--- START OF Supplied records ---
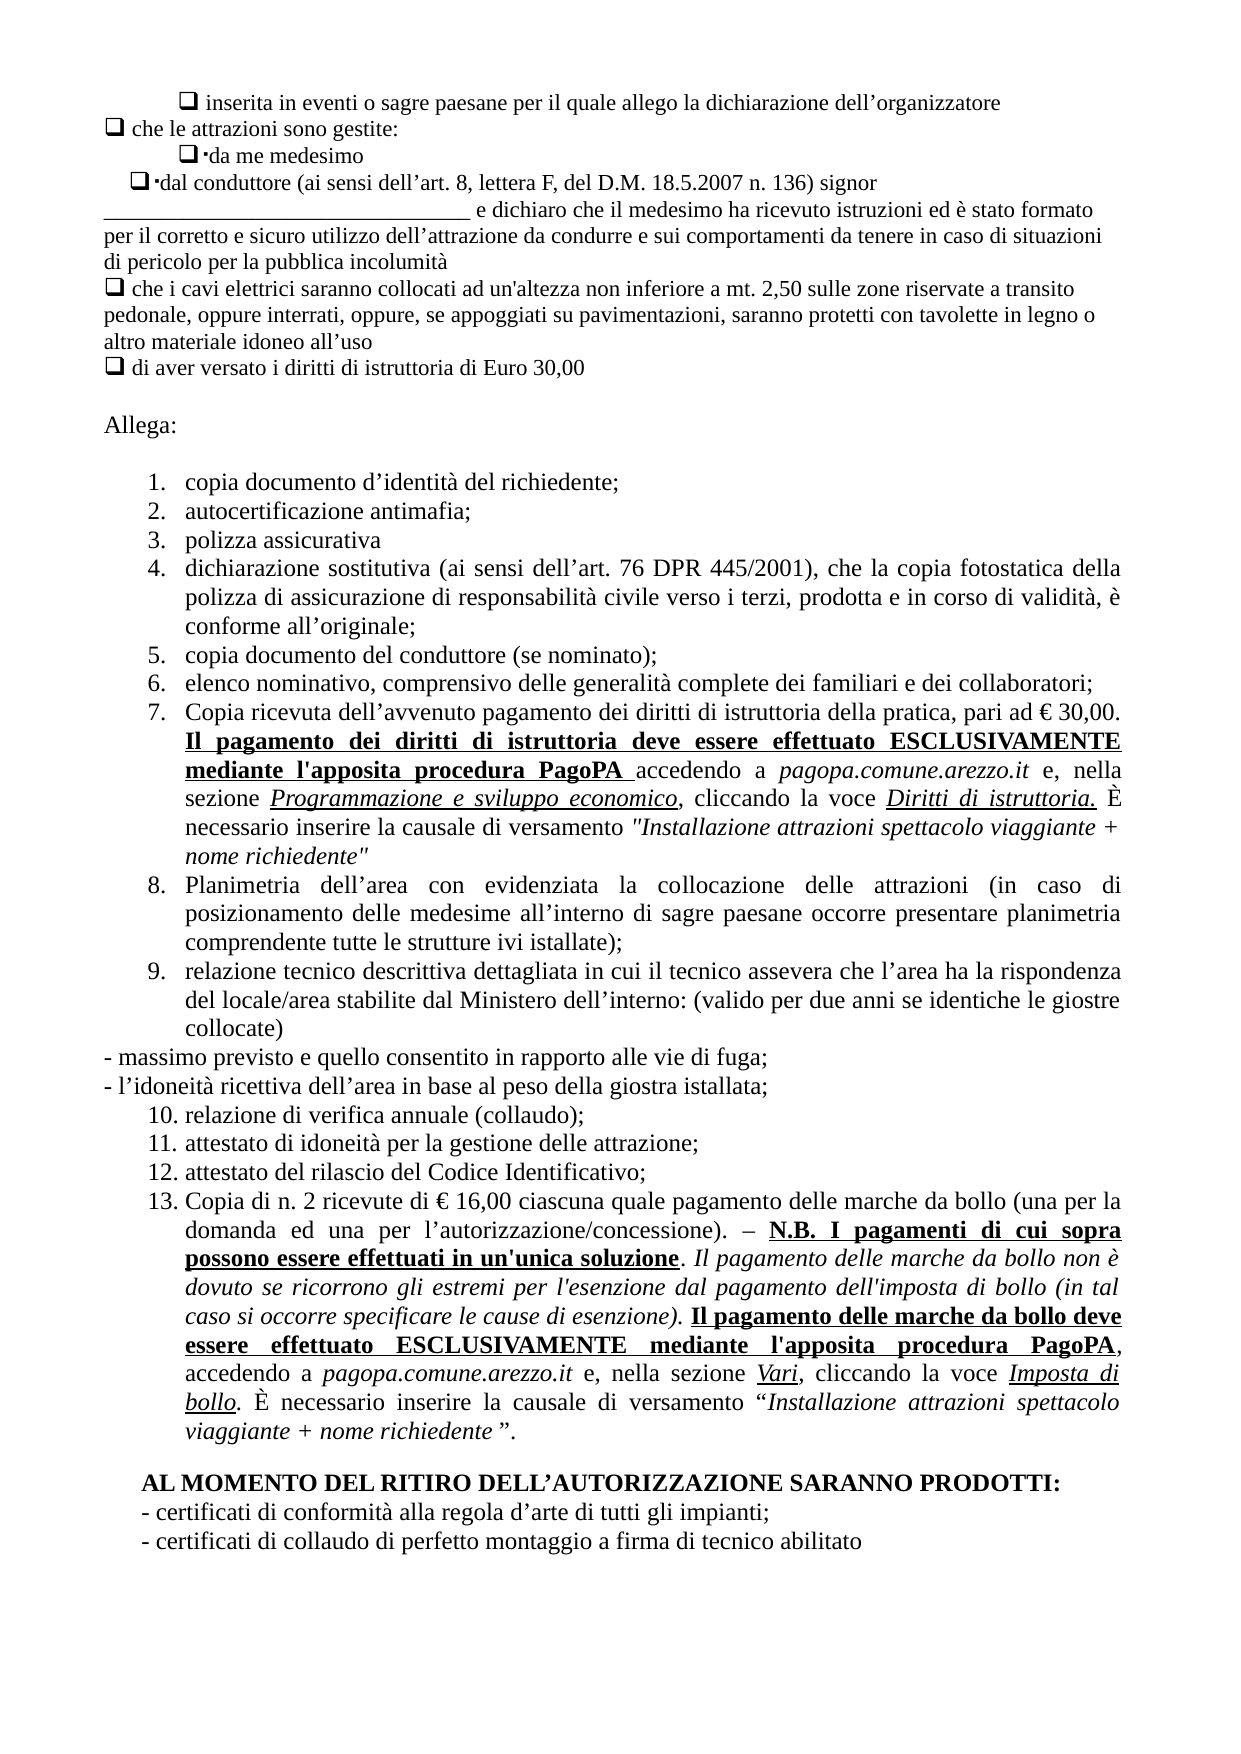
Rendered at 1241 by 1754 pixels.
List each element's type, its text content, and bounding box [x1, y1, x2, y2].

list copia documento d’identità del richiedente; [147, 467, 1122, 496]
text  di aver versato i diritti di istruttoria di Euro 30,00 [103, 354, 1122, 381]
text  che le attrazioni sono gestite: [103, 115, 1122, 142]
text  da me medesimo [103, 142, 1122, 169]
text  dal conduttore (ai sensi dell’art. 8, lettera F, del D.M. 18.5.2007 n. 136) signor ________________________________ e dichiaro che il medesimo ha ricevuto istruzioni ed è stato formato per il corretto e sicuro utilizzo dell’attrazione da condurre e sui comportamenti da tenere in caso di situazioni di pericolo per la pubblica incolumità [103, 169, 1122, 275]
list dichiarazione sostitutiva (ai sensi dell’art. 76 DPR 445/2001), che la copia fotostatica della polizza di assicurazione di responsabilità civile verso i terzi, prodotta e in corso di validità, è conforme all’originale; [147, 553, 1122, 640]
text - certificati di collaudo di perfetto montaggio a firma di tecnico abilitato [141, 1526, 1122, 1555]
list Planimetria dell’area con evidenziata la collocazione delle attrazioni (in caso di posizionamento delle medesime all’interno di sagre paesane occorre presentare planimetria comprendente tutte le strutture ivi istallate); [147, 870, 1122, 956]
list attestato di idoneità per la gestione delle attrazione; [147, 1128, 1122, 1157]
list autocertificazione antimafia; [147, 496, 1122, 525]
list Copia di n. 2 ricevute di € 16,00 ciascuna quale pagamento delle marche da bollo (una per la domanda ed una per l’autorizzazione/concessione). – N.B. I pagamenti di cui sopra possono essere effettuati in un'unica soluzione. Il pagamento delle marche da bollo non è dovuto se ricorrono gli estremi per l'esenzione dal pagamento dell'imposta di bollo (in tal caso si occorre specificare le cause di esenzione). Il pagamento delle marche da bollo deve essere effettuato ESCLUSIVAMENTE mediante l'apposita procedura PagoPA, accedendo a pagopa.comune.arezzo.it e, nella sezione Vari, cliccando la voce Imposta di bollo. È necessario inserire la causale di versamento “Installazione attrazioni spettacolo viaggiante + nome richiedente ”. [147, 1186, 1122, 1445]
text AL MOMENTO DEL RITIRO DELL’AUTORIZZAZIONE SARANNO PRODOTTI: [141, 1468, 1122, 1497]
text - l’idoneità ricettiva dell’area in base al peso della giostra istallata; [103, 1071, 1122, 1100]
text  inserita in eventi o sagre paesane per il quale allego la dichiarazione dell’organizzatore [103, 89, 1122, 115]
list polizza assicurativa [147, 525, 1122, 553]
list attestato del rilascio del Codice Identificativo; [147, 1157, 1122, 1186]
list relazione di verifica annuale (collaudo); [147, 1100, 1122, 1128]
text - massimo previsto e quello consentito in rapporto alle vie di fuga; [103, 1042, 1122, 1071]
text  che i cavi elettrici saranno collocati ad un'altezza non inferiore a mt. 2,50 sulle zone riservate a transito pedonale, oppure interrati, oppure, se appoggiati su pavimentazioni, saranno protetti con tavolette in legno o altro materiale idoneo all’uso [103, 275, 1122, 354]
text Allega: [103, 410, 1122, 438]
list elenco nominativo, comprensivo delle generalità complete dei familiari e dei collaboratori; [147, 668, 1122, 697]
list relazione tecnico descrittiva dettagliata in cui il tecnico assevera che l’area ha la rispondenza del locale/area stabilite dal Ministero dell’interno: (valido per due anni se identiche le giostre collocate) [147, 956, 1122, 1042]
list copia documento del conduttore (se nominato); [147, 640, 1122, 668]
list Copia ricevuta dell’avvenuto pagamento dei diritti di istruttoria della pratica, pari ad € 30,00. Il pagamento dei diritti di istruttoria deve essere effettuato ESCLUSIVAMENTE mediante l'apposita procedura PagoPA accedendo a pagopa.comune.arezzo.it e, nella sezione Programmazione e sviluppo economico, cliccando la voce Diritti di istruttoria. È necessario inserire la causale di versamento "Installazione attrazioni spettacolo viaggiante + nome richiedente" [147, 697, 1122, 870]
text - certificati di conformità alla regola d’arte di tutti gli impianti; [141, 1497, 1122, 1526]
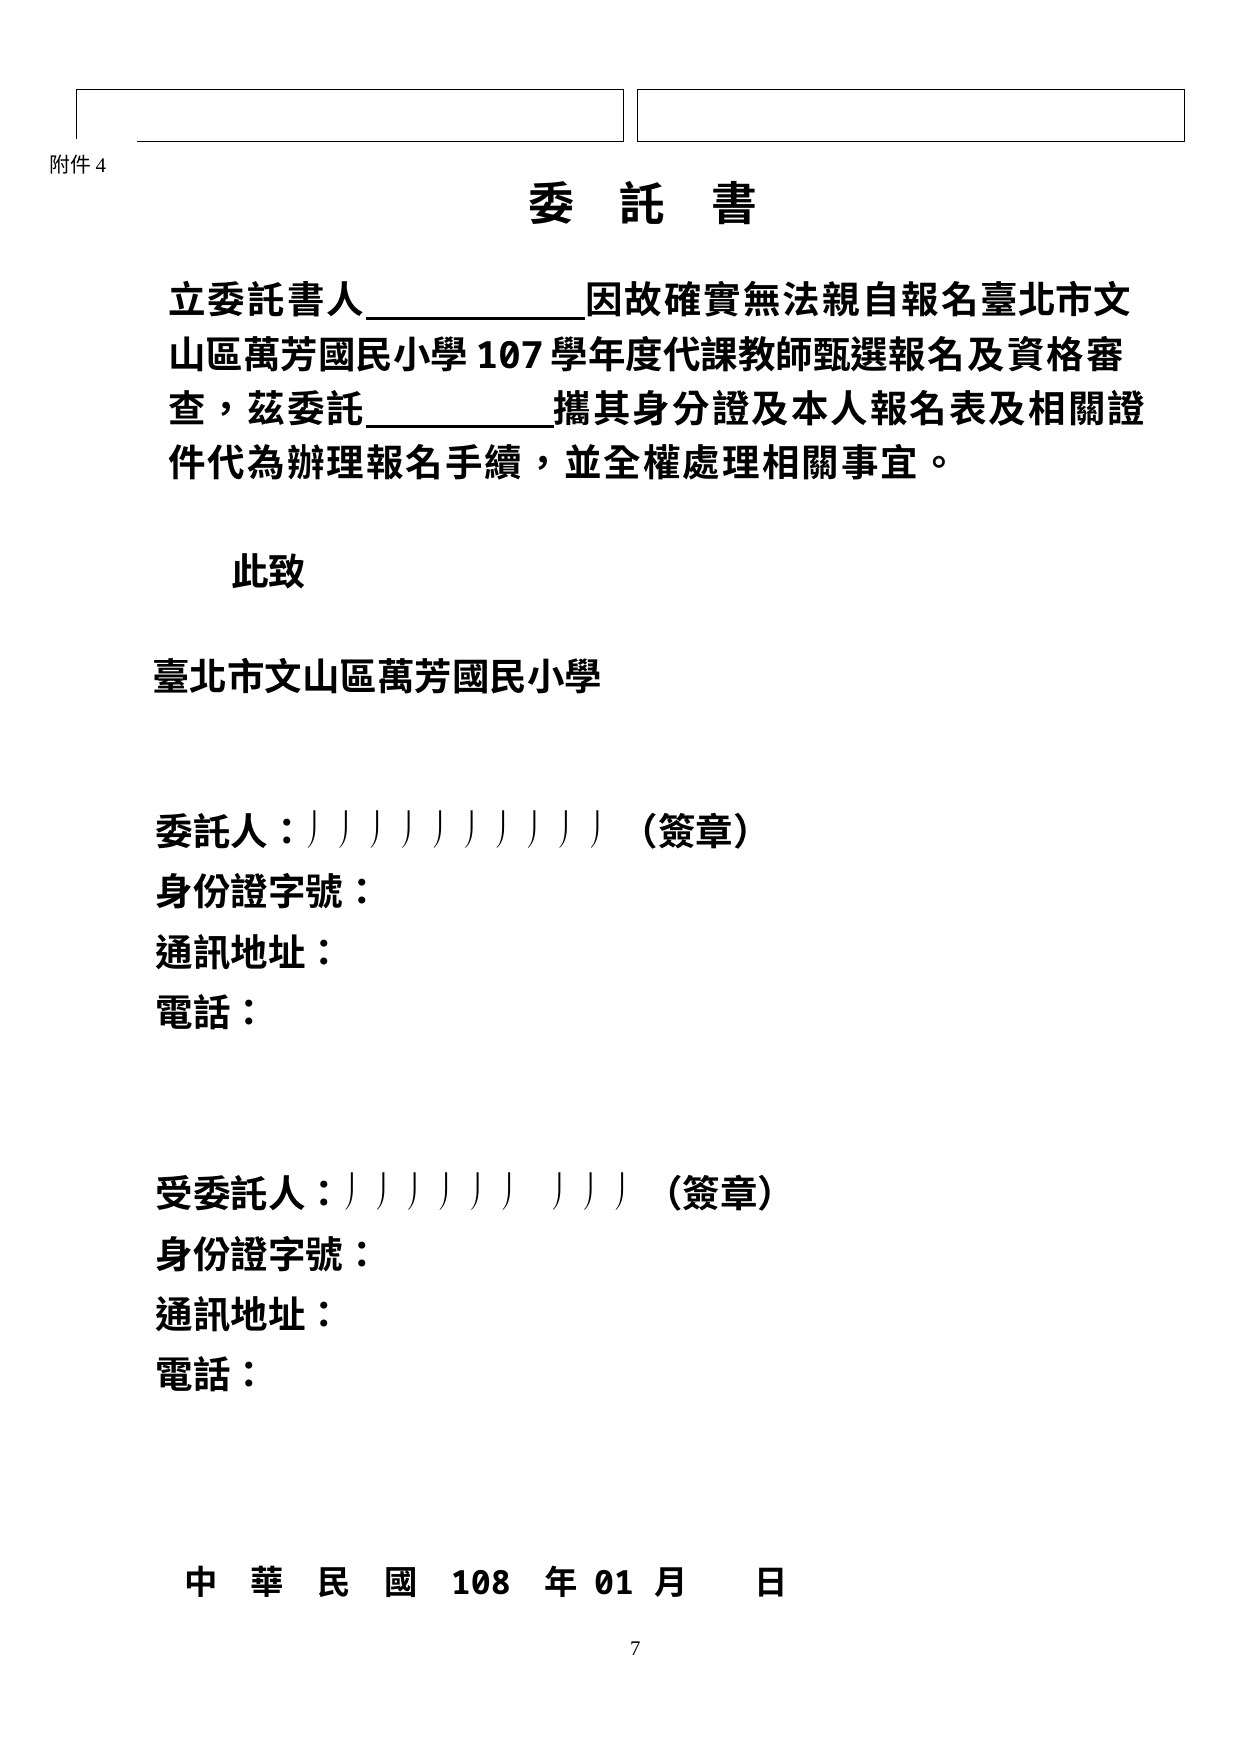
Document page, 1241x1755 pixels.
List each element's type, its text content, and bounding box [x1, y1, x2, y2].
--- END OF Supplied records ---
## Goal of the exercise
Copy the material above line for line without changing a character, and leave out the pictures.

## Written solution
Rendered at 1241 by 1754 pixels.
List each element's type, its text content, and bounding box [x1, y1, x2, y2].

list copia documento d’identità del richiedente; [147, 467, 1122, 496]
text  di aver versato i diritti di istruttoria di Euro 30,00 [103, 354, 1122, 381]
text  che le attrazioni sono gestite: [103, 115, 1122, 142]
text  da me medesimo [103, 142, 1122, 169]
text  dal conduttore (ai sensi dell’art. 8, lettera F, del D.M. 18.5.2007 n. 136) signor ________________________________ e dichiaro che il medesimo ha ricevuto istruzioni ed è stato formato per il corretto e sicuro utilizzo dell’attrazione da condurre e sui comportamenti da tenere in caso di situazioni di pericolo per la pubblica incolumità [103, 169, 1122, 275]
list dichiarazione sostitutiva (ai sensi dell’art. 76 DPR 445/2001), che la copia fotostatica della polizza di assicurazione di responsabilità civile verso i terzi, prodotta e in corso di validità, è conforme all’originale; [147, 553, 1122, 640]
text - certificati di collaudo di perfetto montaggio a firma di tecnico abilitato [141, 1526, 1122, 1555]
list Planimetria dell’area con evidenziata la collocazione delle attrazioni (in caso di posizionamento delle medesime all’interno di sagre paesane occorre presentare planimetria comprendente tutte le strutture ivi istallate); [147, 870, 1122, 956]
list attestato di idoneità per la gestione delle attrazione; [147, 1128, 1122, 1157]
list autocertificazione antimafia; [147, 496, 1122, 525]
list Copia di n. 2 ricevute di € 16,00 ciascuna quale pagamento delle marche da bollo (una per la domanda ed una per l’autorizzazione/concessione). – N.B. I pagamenti di cui sopra possono essere effettuati in un'unica soluzione. Il pagamento delle marche da bollo non è dovuto se ricorrono gli estremi per l'esenzione dal pagamento dell'imposta di bollo (in tal caso si occorre specificare le cause di esenzione). Il pagamento delle marche da bollo deve essere effettuato ESCLUSIVAMENTE mediante l'apposita procedura PagoPA, accedendo a pagopa.comune.arezzo.it e, nella sezione Vari, cliccando la voce Imposta di bollo. È necessario inserire la causale di versamento “Installazione attrazioni spettacolo viaggiante + nome richiedente ”. [147, 1186, 1122, 1445]
text AL MOMENTO DEL RITIRO DELL’AUTORIZZAZIONE SARANNO PRODOTTI: [141, 1468, 1122, 1497]
text - l’idoneità ricettiva dell’area in base al peso della giostra istallata; [103, 1071, 1122, 1100]
text  inserita in eventi o sagre paesane per il quale allego la dichiarazione dell’organizzatore [103, 89, 1122, 115]
list polizza assicurativa [147, 525, 1122, 553]
list attestato del rilascio del Codice Identificativo; [147, 1157, 1122, 1186]
list relazione di verifica annuale (collaudo); [147, 1100, 1122, 1128]
text - massimo previsto e quello consentito in rapporto alle vie di fuga; [103, 1042, 1122, 1071]
text  che i cavi elettrici saranno collocati ad un'altezza non inferiore a mt. 2,50 sulle zone riservate a transito pedonale, oppure interrati, oppure, se appoggiati su pavimentazioni, saranno protetti con tavolette in legno o altro materiale idoneo all’uso [103, 275, 1122, 354]
text Allega: [103, 410, 1122, 438]
list elenco nominativo, comprensivo delle generalità complete dei familiari e dei collaboratori; [147, 668, 1122, 697]
list relazione tecnico descrittiva dettagliata in cui il tecnico assevera che l’area ha la rispondenza del locale/area stabilite dal Ministero dell’interno: (valido per due anni se identiche le giostre collocate) [147, 956, 1122, 1042]
list copia documento del conduttore (se nominato); [147, 640, 1122, 668]
list Copia ricevuta dell’avvenuto pagamento dei diritti di istruttoria della pratica, pari ad € 30,00. Il pagamento dei diritti di istruttoria deve essere effettuato ESCLUSIVAMENTE mediante l'apposita procedura PagoPA accedendo a pagopa.comune.arezzo.it e, nella sezione Programmazione e sviluppo economico, cliccando la voce Diritti di istruttoria. È necessario inserire la causale di versamento "Installazione attrazioni spettacolo viaggiante + nome richiedente" [147, 697, 1122, 870]
text - certificati di conformità alla regola d’arte di tutti gli impianti; [141, 1497, 1122, 1526]
Document page, 1241x1755 pixels.
List each element's type, its text content, and bounding box [x1, y1, x2, y2].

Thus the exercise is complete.